There are also those, like former board member Christine Baronak, who wish for Turin House to remain affordable for future generations.
“I was a child when I moved here in 1972,” said Baronak. “It was made for people of low income in the neighborhood to feel like they could own something. Why can’t someone have the same chance that my family had?”
The other options available to Turin’s residents are to renew or modify their regulatory agreement with HPD and maintain their regulatory status. Rivera said Turin’s elderly residents are concerned they won’t be able to afford to live there should the building go private, and wish to enter into an agreement with HPD.
“I want HPD. If it goes private I won’t be able to afford to live there,” said Rivera. “There’s a lot of people there like myself that have been in the building since it first opened up. And there’s a lot of people that have come in with illegal sublets and they’re trying to push us out.”
Residents allege the building is rife with illegal sublets as well as affordable units that are occupied by friends and relatives of shareholders, who actually live elsewhere, in violation of affordable housing guidelines. Baronak estimates over 50 affordable units at Turin are either being sublet at market rates or are occupied by someone other than their owner.
In general, affordable housing guidelines prohibit subletting of any kind of affordable housing units, or, in the case of affordable co-ops, for units to be occupied by anyone other than their owner-shareholders. But due to Turin’s regulatory agreement expiring in 2012, a stark lack of oversight appears to be contributing to a climate of uncertainty and rule bending at Turin, and it’s unknown if shareholders are currently restricted from subletting by affordable housing guidelines.
According to the HPD spokesperson, the board at Turin House is responsible for enforcing business corporation law at the building, which along with PHFL, are the statutes governing Article XI Housing Development Corporation Funds.
The HPD spokesperson said the agency has no oversight of any subletting at Turin, and declined to specify what sort of regulatory restrictions are still in place there. Baronak claims Turin has to follow guidelines laid out by the U.S. Dept. of Housing and Urban Development (which was involved in Turin’s formation) concerning income restrictions and family composition, and the HPD has oversight of apartment sales and transfers. She is personally in favor of entering into a modified regulatory agreement with HPD that tightens restrictions on subletting.
HPD said the agency has been negotiating with Turin’s board to offer new tax exemptions (which expired in 2009) and a regulatory agreement, but due to differences on the board and among shareholders, no agreement has been reached.
Regardless of the legality of subletting at Turin, some residents are uncomfortable with the amount of unfamiliar faces traipsing in and out of Turin House due to short-term rentals.
“People are walking around not knowing who’s next to them,” said resident Linda Burstion, who’s lived at Turin for 37 years and was a board member for five years. “People are really kind of scared, they don’t know what’s going on next door.”

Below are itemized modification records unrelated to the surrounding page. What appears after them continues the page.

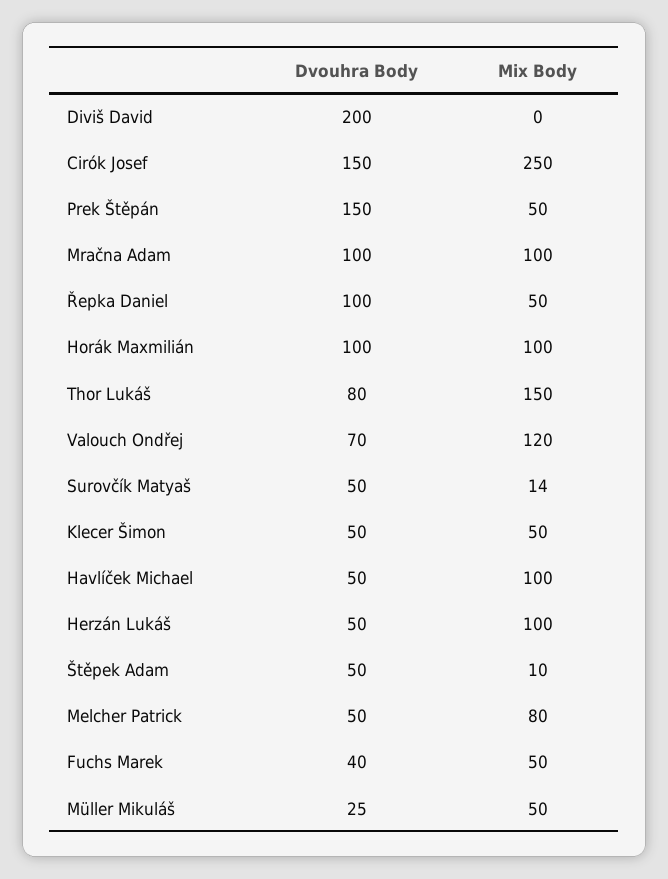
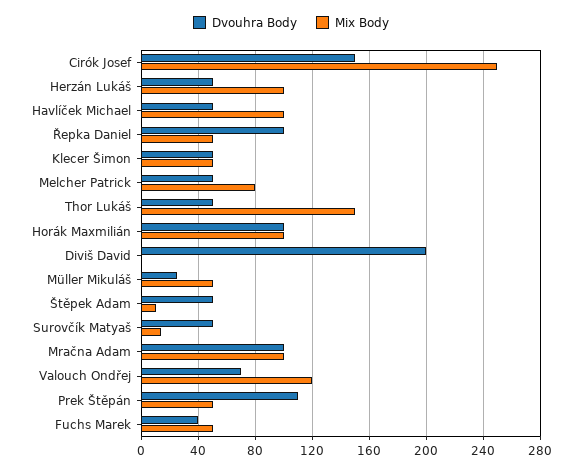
  {
    "Dvouhra Body": {
      "Diviš David": 200,
      "Cirók Josef": 150,
-     "Prek Štěpán": 150,
+     "Prek Štěpán": 110,
      "Mračna Adam": 100,
      "Řepka Daniel": 100,
      "Horák Maxmilián": 100,
-     "Thor Lukáš": 80,
+     "Thor Lukáš": 50,
      "Valouch Ondřej": 70,
      "Surovčík Matyaš": 50,
      "Klecer Šimon": 50,
      "Havlíček Michael": 50,
      "Herzán Lukáš": 50,
      "Štěpek Adam": 50,
      "Melcher Patrick": 50,
      "Fuchs Marek": 40,
      "Müller Mikuláš": 25
    },
    "Mix Body": {
      "Diviš David": 0,
      "Cirók Josef": 250,
      "Prek Štěpán": 50,
      "Mračna Adam": 100,
      "Řepka Daniel": 50,
      "Horák Maxmilián": 100,
      "Thor Lukáš": 150,
      "Valouch Ondřej": 120,
      "Surovčík Matyaš": 14,
      "Klecer Šimon": 50,
      "Havlíček Michael": 100,
      "Herzán Lukáš": 100,
      "Štěpek Adam": 10,
      "Melcher Patrick": 80,
      "Fuchs Marek": 50,
      "Müller Mikuláš": 50
    }
  }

Baronak, Minsky and Burstion formed a group called “Keep Turin Affordable,” and have recently been pushing elected officials and city and state agencies to examine conditions at Turin House.
Other allegations being lobbed in the deeply divided building include the board spurning internal and external waiting lists for Turin units and financial mismanagement of shareholder funds. The board is also facing a lawsuit in federal court alleging it has discriminated on the basis of race in selling apartments.
The Office of the State Comptroller said it is aware of the complaints regarding Turin but declined to comment further. Councilmember Helen Rosenthal’s office said they were recently made aware of the complaints and are investigating.